The Tennessee native was first a stunt double for Richard Boone on the 1950s Western TV show Have Gun, Will Travel, and parlayed that into big-screen work on How the West Was Won, Little Big Man, Blazing Saddles, Chinatown and other films in the 1960s and '70s.

After enduring countless injuries — in his career, he broke 56 bones, including his back twice — Needham moved into filmmaking. He wrote the screenplay for Smokey and the Bandit, and his friend Burt Reynolds offered him a chance to direct it as a 1977 comedy starring the actor and Sally Field.

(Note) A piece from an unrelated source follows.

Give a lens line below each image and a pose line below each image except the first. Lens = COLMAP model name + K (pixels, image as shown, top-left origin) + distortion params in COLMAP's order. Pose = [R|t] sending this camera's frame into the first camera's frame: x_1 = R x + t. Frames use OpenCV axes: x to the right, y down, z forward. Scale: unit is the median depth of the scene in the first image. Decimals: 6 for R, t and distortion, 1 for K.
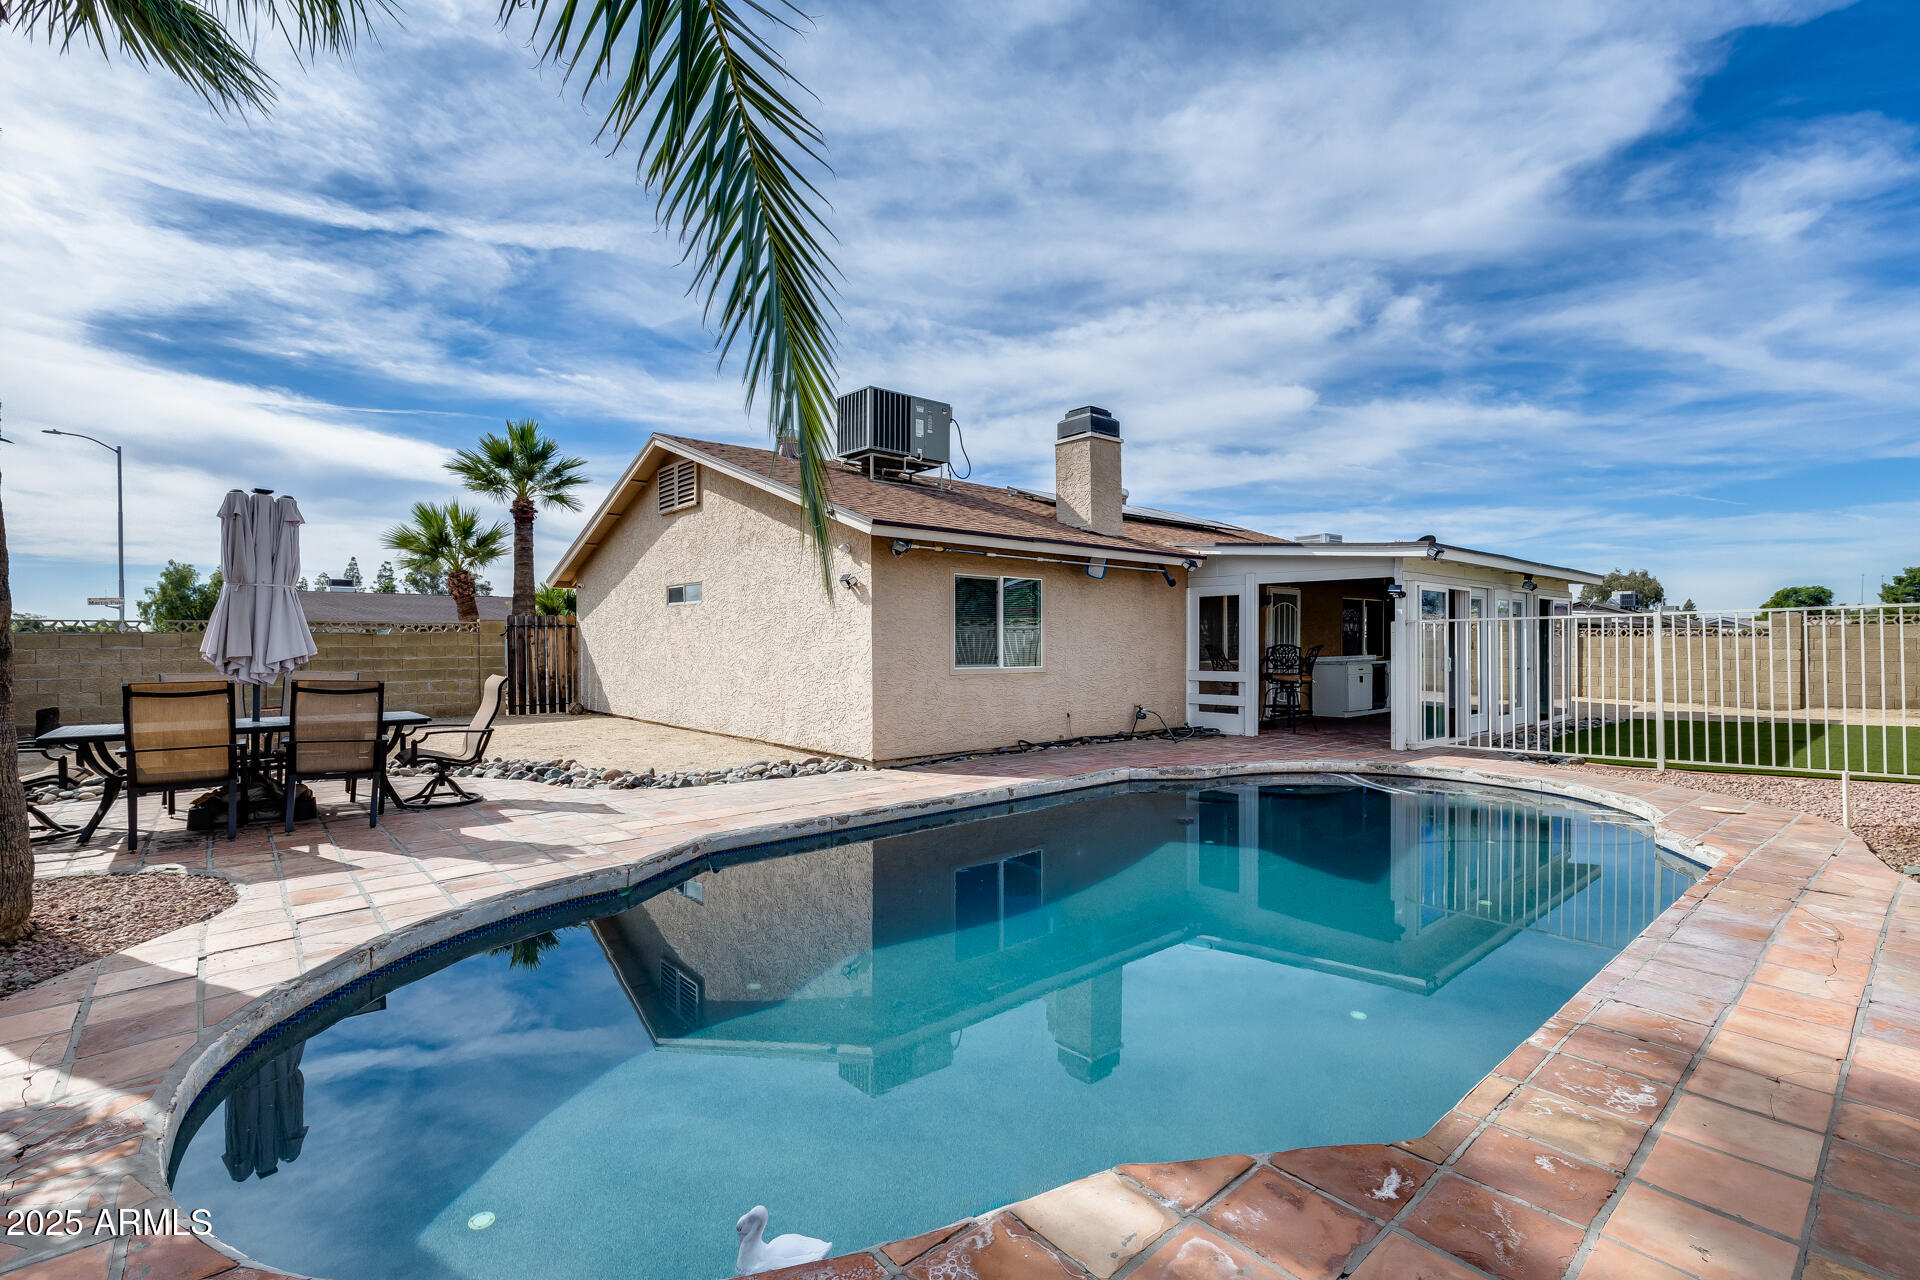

Needham directed the 1980 Bandit sequel and the Reynolds movies Hooper (1978), Cannonball Run (1981) and Stroker Ace (1983), plus the Arnold Schwarzenegger-starring Western vehicle The Villain (1979), Megaforce (1982) and Rad (1986).

The former stuntman penned a 2011 memoir about his time in the movies, Stuntman!: My Car-Crashing, Plane-Jumping, Bone-Breaking, Death-Defying Hollywood Life.

In 2012, Needham was honored with a Governors Award from the Academy of Motion Pictures Arts and Sciences, and was introduced by Quentin Tarantino. "You know, you're looking at the luckiest man alive," Needham said during his acceptance speech. "And lucky to be alive."